Please return every record exactly as it appears.

╭─ SUPPLIED MATERIAL

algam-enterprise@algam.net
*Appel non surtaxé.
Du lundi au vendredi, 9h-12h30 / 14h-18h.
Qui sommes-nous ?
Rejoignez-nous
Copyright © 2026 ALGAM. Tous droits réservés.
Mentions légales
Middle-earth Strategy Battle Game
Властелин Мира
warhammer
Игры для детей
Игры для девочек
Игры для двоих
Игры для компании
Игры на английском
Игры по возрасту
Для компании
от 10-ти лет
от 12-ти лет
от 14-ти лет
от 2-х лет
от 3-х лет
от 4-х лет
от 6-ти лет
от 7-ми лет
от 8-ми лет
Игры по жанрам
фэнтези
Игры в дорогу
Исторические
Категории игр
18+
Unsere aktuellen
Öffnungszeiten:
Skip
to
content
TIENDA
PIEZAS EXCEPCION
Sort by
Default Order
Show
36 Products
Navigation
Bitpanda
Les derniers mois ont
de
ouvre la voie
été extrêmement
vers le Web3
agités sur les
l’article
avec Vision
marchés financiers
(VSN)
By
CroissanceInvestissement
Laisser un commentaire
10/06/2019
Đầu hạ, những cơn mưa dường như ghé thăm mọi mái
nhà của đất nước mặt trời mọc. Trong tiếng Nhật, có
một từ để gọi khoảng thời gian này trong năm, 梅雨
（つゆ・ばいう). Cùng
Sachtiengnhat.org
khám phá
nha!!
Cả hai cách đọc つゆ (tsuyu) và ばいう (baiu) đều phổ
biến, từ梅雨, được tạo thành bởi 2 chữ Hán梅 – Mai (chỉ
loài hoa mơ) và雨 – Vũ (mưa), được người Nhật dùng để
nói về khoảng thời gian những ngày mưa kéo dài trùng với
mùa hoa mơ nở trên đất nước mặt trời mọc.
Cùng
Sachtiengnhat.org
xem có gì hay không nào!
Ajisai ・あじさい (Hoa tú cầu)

╰─

▸ TASK ANSWER
algam-enterprise@algam.net
*Appel non surtaxé.
Du lundi au vendredi, 9h-12h30 / 14h-18h.
Qui sommes-nous ?
Rejoignez-nous
Copyright © 2026 ALGAM. Tous droits réservés.
Mentions légales
Middle-earth Strategy Battle Game
Властелин Мира
warhammer
Игры для детей
Игры для девочек
Игры для двоих
Игры для компании
Игры на английском
Игры по возрасту
Для компании
от 10-ти лет
от 12-ти лет
от 14-ти лет
от 2-х лет
от 3-х лет
от 4-х лет
от 6-ти лет
от 7-ми лет
от 8-ми лет
Игры по жанрам
фэнтези
Игры в дорогу
Исторические
Категории игр
18+
Unsere aktuellen
Öffnungszeiten:
Skip
to
content
TIENDA
PIEZAS EXCEPCION
Sort by
Default Order
Show
36 Products
Navigation
Bitpanda
Les derniers mois ont
de
ouvre la voie
été extrêmement
vers le Web3
agités sur les
l’article
avec Vision
marchés financiers
(VSN)
By
CroissanceInvestissement
Laisser un commentaire
10/06/2019
Đầu hạ, những cơn mưa dường như ghé thăm mọi mái
nhà của đất nước mặt trời mọc. Trong tiếng Nhật, có
một từ để gọi khoảng thời gian này trong năm, 梅雨
（つゆ・ばいう). Cùng
Sachtiengnhat.org
khám phá
nha!!
Cả hai cách đọc つゆ (tsuyu) và ばいう (baiu) đều phổ
biến, từ梅雨, được tạo thành bởi 2 chữ Hán梅 – Mai (chỉ
loài hoa mơ) và雨 – Vũ (mưa), được người Nhật dùng để
nói về khoảng thời gian những ngày mưa kéo dài trùng với
mùa hoa mơ nở trên đất nước mặt trời mọc.
Cùng
Sachtiengnhat.org
xem có gì hay không nào!
Ajisai ・あじさい (Hoa tú cầu)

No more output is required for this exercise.